Dans une déclaration au site Santé Algérie, le professeur Benbouzid a indiqué que « nous avons fait une proposition au Premier ministère qui pourra aller dans le sens d’un confinement. La décision ne nous appartient pas ».

« Cela s’est fait, et se fera dans beaucoup de pays musulmans, et je trouve que c’est salutaire.
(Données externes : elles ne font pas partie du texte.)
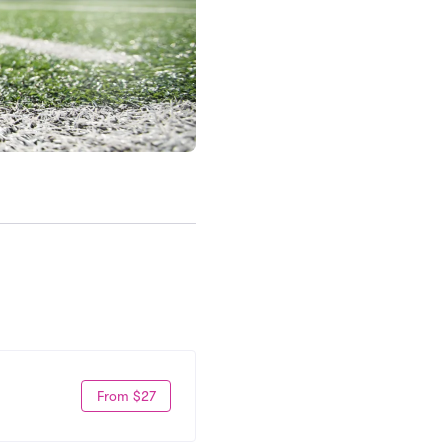
From $27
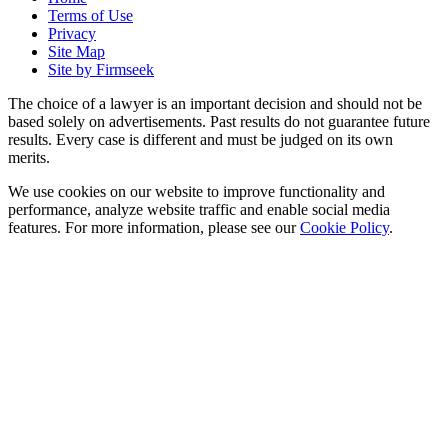
Terms of Use
Privacy
Site Map
Site by Firmseek
The choice of a lawyer is an important decision and should not be
based solely on advertisements. Past results do not guarantee future
results. Every case is different and must be judged on its own
merits.
We use cookies on our website to improve functionality and
performance, analyze website traffic and enable social media
features. For more information, please see our
Cookie Policy
.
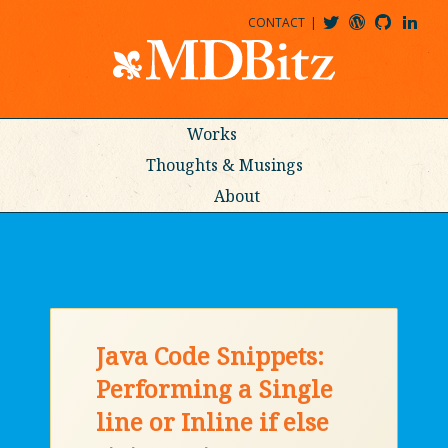
CONTACT
@MDBITZ
MDBITZ@WORDPRESS
MDBITZ@GITHUB
MATTHEWJDENTON@LINKEDIN
Works
Thoughts & Musings
About
Java Code Snippets:
Performing a Single
line or Inline if else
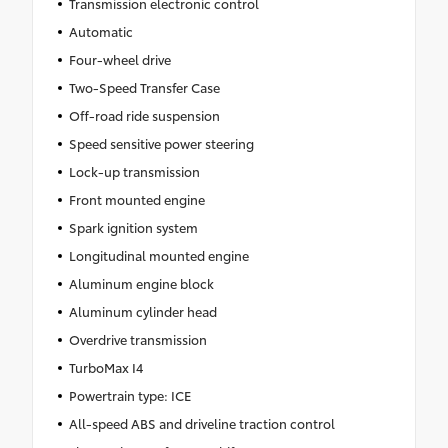
Transmission electronic control
Automatic
Four-wheel drive
Two-Speed Transfer Case
Off-road ride suspension
Speed sensitive power steering
Lock-up transmission
Front mounted engine
Spark ignition system
Longitudinal mounted engine
Aluminum engine block
Aluminum cylinder head
Overdrive transmission
TurboMax I4
Powertrain type: ICE
All-speed ABS and driveline traction control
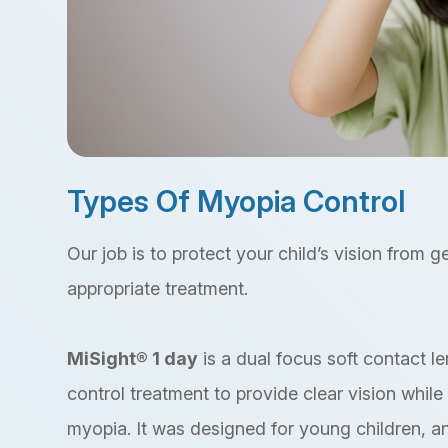
Types Of Myopia Control
Our job is to protect your child’s vision from 
appropriate treatment.
MiSight® 1 day
is a dual focus soft contact 
control treatment to provide clear vision whil
myopia. It was designed for young children, an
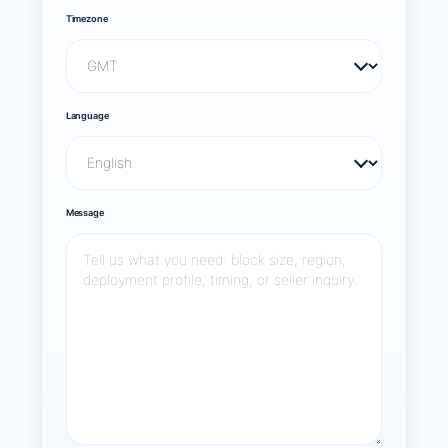
Timezone
Language
Message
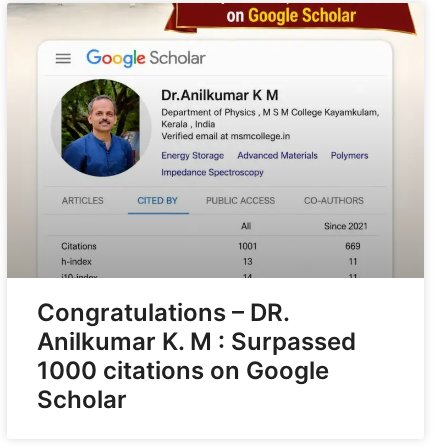
Congratulations – DR.
Anilkumar K. M : Surpassed
1000 citations on Google
Scholar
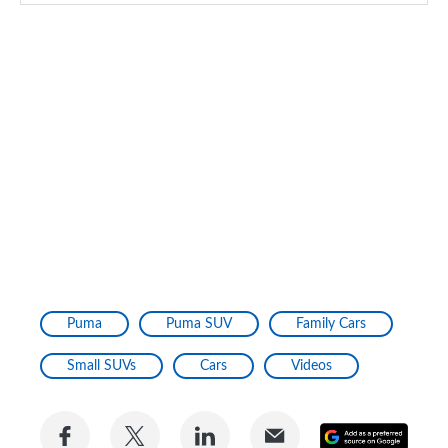
Puma
Puma SUV
Family Cars
Small SUVs
Cars
Videos
Share
Share
Share
Share
Add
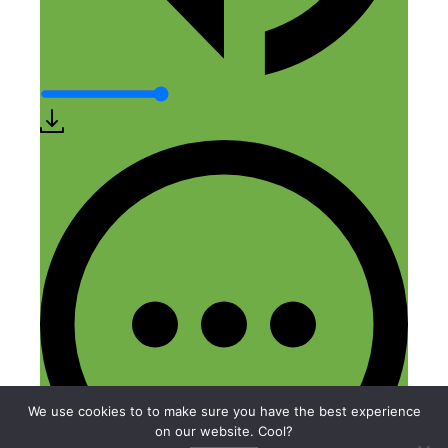
We use cookies to to make sure you have the best experience
on our website. Cool?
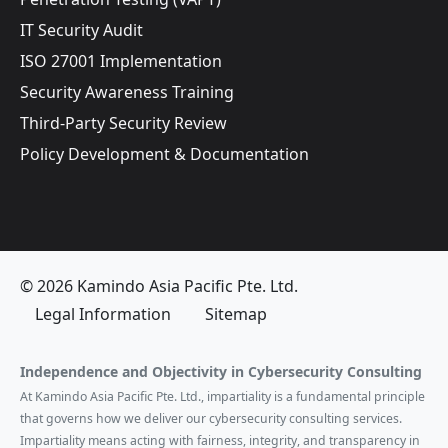
IT Security Audit
ISO 27001 Implementation
Security Awareness Training
Third-Party Security Review
Policy Development & Documentation
© 2026 Kamindo Asia Pacific Pte. Ltd.
Legal Information
Sitemap
Independence and Objectivity in Cybersecurity Consulting
At Kamindo Asia Pacific Pte. Ltd., impartiality is a fundamental principle
that governs how we deliver our cybersecurity consulting services.
Impartiality means acting with fairness, integrity, and transparency in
La situation est tellement pénible et éprouvante, et ce n’est pas en rajoutant un confinement que nous allons avoir des problèmes. Je pense qu’il faut absolument qu’on mette tous les moyens pour éviter les rencontres et les regroupements. D’ailleurs, nous avons une expérience, tous les cas que nous avons eu à suivre, c’était à l’occasion des fêtes comme à Blida, Médéa », a expliqué le ministre de la santé, ajoutant que « l’Aïd El Fitr, c’est une occasion de regroupement familial et de possibilité de contagion c’est aussi une occasion pour les visites familiales et aux cimentières ».

Report des circoncisions collectives

Le ministre de la santé a fait savoir que les circoncisions prévues le 7e jour du mois de Ramadhan sont interdites et reportées car elle représentent un risque de propagation du coronavirus. « Bien entendu, nous ne sommes pas contre les circoncisions (…), seulement ce que nous ne recommandons pas, ce que nous interdisons, ce sont les circoncisions collectives qui se font dans les hôpitaux ou dans d’autres lieux. Ce qui signifie beaucoup d’enfants, des familles entières, des regroupements et donc des possibilités de contagion, ce qui est en contradiction totale avec les recommandations que nous donnons qui sont d’éviter de se rapprocher », et de respecter « la distanciation physique », a-t-il expliqué.

Pour Benbouzid : « Les circoncisions collectives sont susceptibles d’aller à l’encontre du renforcement des mesures que nous souhaitons prendre pour protéger la population. Ce n’est donc qu’un report de ces circoncisions. Lorsque la situation s’arrangera bien entendu, les circoncisions seront faites dans les hôpitaux, et les familles auront la joie de voir les enfants heureux ».

« Il faut que le port du masque soit obligatoire »

Sur le port du masque, le ministre de la santé a expliqué : « Nous insistons et nous ne cesserons jamais de le faire (…) Nous sommes dans une situation où nous connaissons un peu le virus, on arrive à stabiliser la situation. Mais le gros problème c’est le port du masque. Il faut absolument qu’il soit obligatoire, au moins sur les lieux de travail. C’est un bouclier, un rempart, une barrière qui empêche la propagation du virus entre une personne infectée et une autre qui ne l’est pas ».